PROVIDED PASSAGE START

Gold Coast Bereans

Out of Ghana, West Africa; Christian hearts and critical minds seeking, speaking and writing the truth with love. This is a conversation of a group of friends, now living in the USA and the UK, who have known each other for more than 20 years.

Wednesday, March 28, 2007

Right Theology and Cold Hearts. Part 2, Gaius Columbus reflects further

I continue to think about this subject. The passage In Revelation 2 says, “you have lost your first love”, but does not specify an object. I think it is right to presume the writer means love for Christ. How are we to express our love for Christ? How are we to manifest that we care for Him? Well, John says in both his gospel and in the first epistle that it is through our love for each other. Is this the key to unlocking this passage and understanding it? Does the writer mean that the Ephesian Christians had stopped loving each other the way they used to at the beginning and in so doing showed that they had also lost their first love for Christ?

On the surface, it seems incomprehensible that Christians undergoing a common experience of persecution would lose their love for each other. Generally, acute grief tends to bring people together. But what about when acute grief becomes chronic or intractable grief, when sorrow appears to have no relief in sight? Does first love stay strong in these circumstances? What effect do the inescapable cares of this world, the chronic hardships and the continual hard knocks of life have in creating the fissures we see in relationships? I think the cares of this world—like the seed that fell among thorns—choke the love that first abided in abundance.As physicians we have all witnessed examples of grief that tears families apart. I know of cases where a child’s death in the ED results in the divorce of parents. I know of cases where the stress of a new long-lasting illness destroys a family.

It is conceivable then that chronic ongoing (as opposed to acute) grief arising from persecution can tear the fabric that held Christians together in the giddy early days of conversion. Perhaps it is because of the defections and betrayals that accompany such persecution. Remember Paul’s complaint that no one stood beside him during his time of trial. This passage may mean that even though brothers who remained in the fold continued to excel in their personal and corporate service to Christ, in their perseverance under torture, and in their intolerance of false teaching and wicked conduct, they perhaps had stopped caring as deeply for each other as they once did.

PROVIDED PASSAGE END

[ABOUT THIS EXERCISE] Continue the blog post on Revelation 2 and lost first love, starting after its final sentence.

PROVIDED INFORMATION START

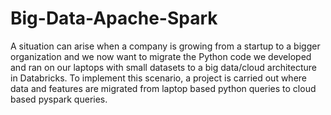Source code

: # Big-Data-Apache-Spark
A situation can arise when a company is growing from a startup to a bigger organization and we now want to migrate the Python code we developed and ran on our laptops with small datasets to a big data/cloud architecture in Databricks.
To implement this scenario, a project is carried out where data and features are migrated from laptop based python queries to cloud based pyspark queries.
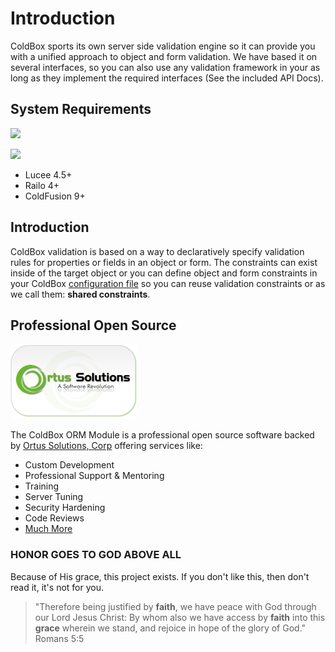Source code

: # Introduction

ColdBox sports its own server side validation engine so it can provide you with a unified approach to object and form validation. We have based it on several interfaces, so you can also use any validation framework in your as long as they implement the required interfaces \(See the included API Docs\).

## System Requirements

![](https://img.shields.io/badge/Lucee-v4.5+-red.svg?style=for-the-badge)

![](https://img.shields.io/badge/ColdFusion-v9.0+-green.svg?style=for-the-badge)

* Lucee 4.5+
* Railo 4+
* ColdFusion 9+

## Introduction

ColdBox validation is based on a way to declaratively specify validation rules for properties or fields in an object or form. The constraints can exist inside of the target object or you can define object and form constraints in your ColdBox [configuration file](http://coldbox.ortusbooks.com/content/configuration/coldboxcfc/index.html) so you can reuse validation constraints or as we call them: **shared constraints**.

## Professional Open Source

![Ortus Solutions, Corp](.gitbook/assets/ortus-solutions-logo.png)

The ColdBox ORM Module is a professional open source software backed by [Ortus Solutions, Corp](http://www.ortussolutions.com/services) offering services like:

* Custom Development
* Professional Support & Mentoring
* Training
* Server Tuning
* Security Hardening
* Code Reviews
* [Much More](http://www.ortussolutions.com/services)

### HONOR GOES TO GOD ABOVE ALL

Because of His grace, this project exists. If you don't like this, then don't read it, it's not for you.

> "Therefore being justified by **faith**, we have peace with God through our Lord Jesus Christ: By whom also we have access by **faith** into this **grace** wherein we stand, and rejoice in hope of the glory of God." Romans 5:5

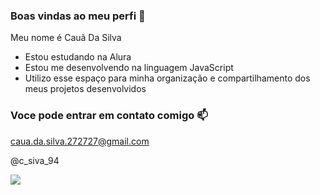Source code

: ### Boas vindas ao meu perfi 🙂

Meu nome é Cauã Da Silva

- Estou estudando na Alura
- Estou me desenvolvendo na linguagem JavaScript
- Utilizo esse espaço para minha organização e compartilhamento dos meus projetos desenvolvidos

### Voce pode entrar em contato comigo 📫

caua.da.silva.272727@gmail.com

@c_siva_94

![](https://tenor.com/pt-BR/view/happy-birthday-ashleigh-smiling-dog-happy-gif-18087413919487765408)
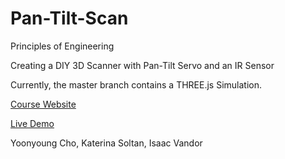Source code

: # Pan-Tilt-Scan

Principles of Engineering

Creating a DIY 3D Scanner with Pan-Tilt Servo and an IR Sensor

Currently, the master branch contains a THREE.js Simulation.

[Course Website](http://poe.olin.edu)

[Live Demo](http://yycho0108.github.io/PanTiltScan)

Yoonyoung Cho, Katerina Soltan, Isaac Vandor
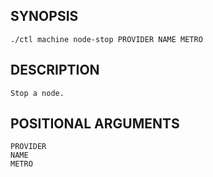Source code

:## SYNOPSIS
    ./ctl machine node-stop PROVIDER NAME METRO
 
## DESCRIPTION
    Stop a node.
 
## POSITIONAL ARGUMENTS
    PROVIDER
    NAME
    METRO

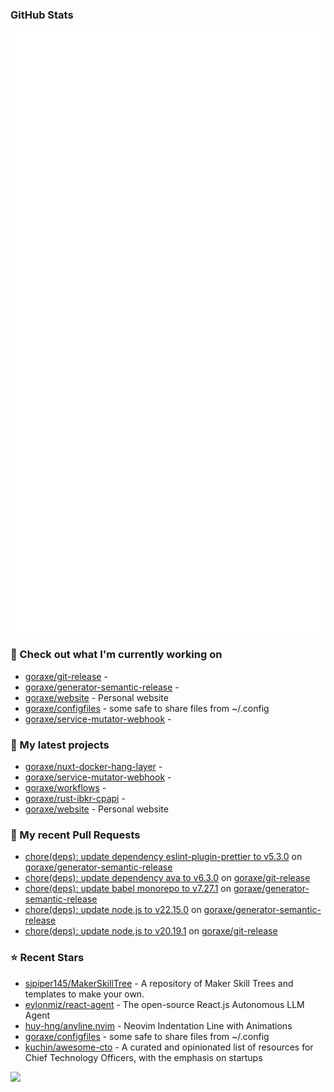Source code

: 
### GitHub Stats

<p align="left"><img src="https://raw.githubusercontent.com/goraxe/goraxe/main/github-metrics.svg" /></p>

### 👷 Check out what I'm currently working on

- [goraxe/git-release](https://github.com/goraxe/git-release) - 
- [goraxe/generator-semantic-release](https://github.com/goraxe/generator-semantic-release) - 
- [goraxe/website](https://github.com/goraxe/website) - Personal website
- [goraxe/configfiles](https://github.com/goraxe/configfiles) - some safe to share files from ~/.config 
- [goraxe/service-mutator-webhook](https://github.com/goraxe/service-mutator-webhook) - 
### 🌱 My latest projects

- [goraxe/nuxt-docker-hang-layer](https://github.com/goraxe/nuxt-docker-hang-layer) - 
- [goraxe/service-mutator-webhook](https://github.com/goraxe/service-mutator-webhook) - 
- [goraxe/workflows](https://github.com/goraxe/workflows) - 
- [goraxe/rust-ibkr-cpapi](https://github.com/goraxe/rust-ibkr-cpapi) - 
- [goraxe/website](https://github.com/goraxe/website) - Personal website
### 🔨 My recent Pull Requests

- [chore(deps): update dependency eslint-plugin-prettier to v5.3.0](https://github.com/goraxe/generator-semantic-release/pull/206) on [goraxe/generator-semantic-release](https://github.com/goraxe/generator-semantic-release)
- [chore(deps): update dependency ava to v6.3.0](https://github.com/goraxe/git-release/pull/127) on [goraxe/git-release](https://github.com/goraxe/git-release)
- [chore(deps): update babel monorepo to v7.27.1](https://github.com/goraxe/generator-semantic-release/pull/205) on [goraxe/generator-semantic-release](https://github.com/goraxe/generator-semantic-release)
- [chore(deps): update node.js to v22.15.0](https://github.com/goraxe/generator-semantic-release/pull/204) on [goraxe/generator-semantic-release](https://github.com/goraxe/generator-semantic-release)
- [chore(deps): update node.js to v20.19.1](https://github.com/goraxe/git-release/pull/126) on [goraxe/git-release](https://github.com/goraxe/git-release)
### ⭐ Recent Stars

- [sjpiper145/MakerSkillTree](https://github.com/sjpiper145/MakerSkillTree) - A repository of Maker Skill Trees and templates to make your own.  
- [eylonmiz/react-agent](https://github.com/eylonmiz/react-agent) - The open-source React.js Autonomous LLM Agent
- [huy-hng/anyline.nvim](https://github.com/huy-hng/anyline.nvim) - Neovim Indentation Line with Animations
- [goraxe/configfiles](https://github.com/goraxe/configfiles) - some safe to share files from ~/.config 
- [kuchin/awesome-cto](https://github.com/kuchin/awesome-cto) - A curated and opinionated list of resources for Chief Technology Officers, with the emphasis on startups

![](https://komarev.com/ghpvc/?username=goraxe)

PROVIDED INFORMATION END

[RESULT BELOW]
This could also explain why hearts go cold in times of wickedness. Mathew 24 v 12, Because of the increase of wickedness, the love of most will grow cold. If we live in a culture of heartlessness and selfishness in which people including those in the church stop manifesting love toward one another, preferring instead to take advantage of one other, or worse still, to be cruel, the strong exuberant love even brothers once felt for each other will grow cold. Unresolved hurt and the fear of being exploited will the compound matters. Perhaps this is what Christ is warning us against. He is saying is effect,

“Do not deceive yourselves, despite the stress these persecutions have placed on you, despite the fact that you hold on to correct theology and work hard and hate evil, if your love for one another has grown cold, so too has your love for me. Repent, therefore, and go back to the gestures of love you once shared—stay in touch with each other, care about each other and about each other’s welfare the way you once did. Pray for each other, express your love for each other, do the things for each other that you once did and fellowship as expectantly with each other as you once did”

In this respect, the admonition by the writer of Hebrews, not to “forget to meet together as is the habit of some” is a warning against following one pathway to a state of love grown cold. My love is definitely not as warm as I head for Church every Sunday as it ought to be; increasingly, I find myself going to Church out of a sense of obligation (or to assuage guilt, or because a Christian parent should take his kids to church) and not because I am looking forward to hanging out with friends and brothers that I genuinely love and like.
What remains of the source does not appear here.